Но «судейские», если воспользоваться терминологией орсивальцев, вели самые незначительные разговоры, не забывая, что двери открыты, а вокруг стола снует лакей. Потрясенные чудовищностью преступления, встревоженные его загадочностью, они замкнулись и таили свои впечатления в себе. Каждый мысленно прикидывал, насколько справедливыми могут оказаться его подозрения.
Г-н Домини ел и одновременно приводил в порядок записи: нумеровал страницы, отмечал крестиками наиболее доказательные ответы, чтобы положить их в основу донесения. Пожалуй, из всех четверых участников этой мрачной трапезы он был самый спокойный. На его взгляд, преступление было не из тех, что доводят следователя до бессонницы. Повод ему ясен, а это уже немало, у него в руках два преступника или, на худой конец, соучастника преступления – Подшофе и Гепен.
Папаша Планта и доктор Жандрон сидели рядом и беседовали о болезни, ставшей причиной смерти Соврези.

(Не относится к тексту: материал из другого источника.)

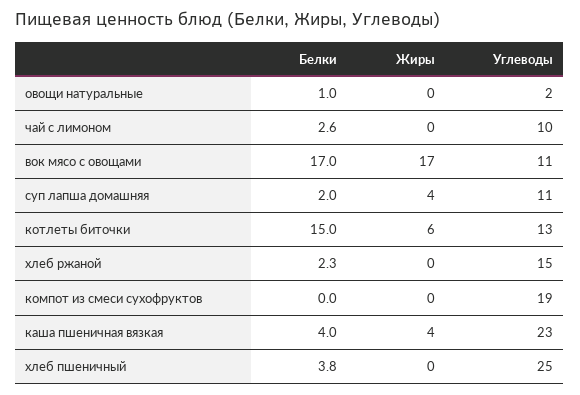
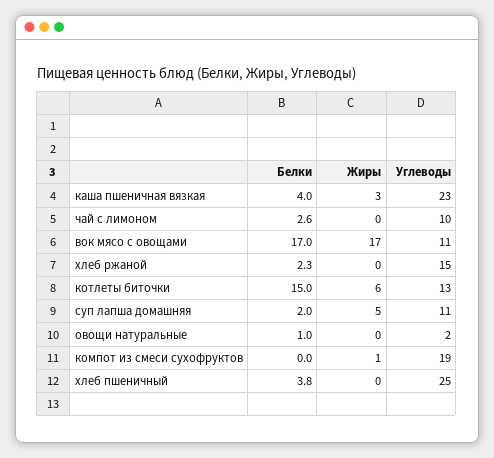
Жиры, суп лапша домашняя: 4 -> 5
Жиры, компот из смеси сухофруктов: 0 -> 1
Жиры, каша пшеничная вязкая: 4 -> 3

Г-н Куртуа прислушивался к шуму на улице.
Весть о двойном убийстве разлетелась по деревне, и толпа росла с каждой минутой. Она заполнила двор и вела себя все более дерзко. Жандармы не могли справиться с нею.
Для мэра Орсиваля настал момент показать себя.
– Надо образумить этих людей и заставить разойтись, – заявил он, вытер губы, бросил свернутую салфетку на стол и вышел.
Да, настало время заняться этим. Уже не было слышно даже голоса бригадира. Несколько наиболее отчаянных зевак пробовали отворить двери, ведущие в сад. Появление мэра не смутило толпу, однако удвоило энергию жандармов – вестибюль был очищен. Но какой ропот вызвали эти действия властей! И какой появился великолепный повод произнести речь! Г-н Куртуа не упустил его. Он был уверен, что красноречием, словно ведром ледяной воды, охладит возбуждение, столь несвойственное его подопечным.
Г-н Куртуа стоял на крыльце, заложив левую руку за вырез жилета и размахивая правой, – в горделивой, непринужденной и скульптурной позе, достойной великого оратора. Эту позу он принимал у себя в муниципальном совете всякий раз, когда, встретив неожиданное сопротивление, укрощал упорствующих и добивался торжества своей воли. Именно так в «Истории Реставрации» изображен Манюэль[4] в момент, когда он произносит знаменитое: «Арестуйте его!»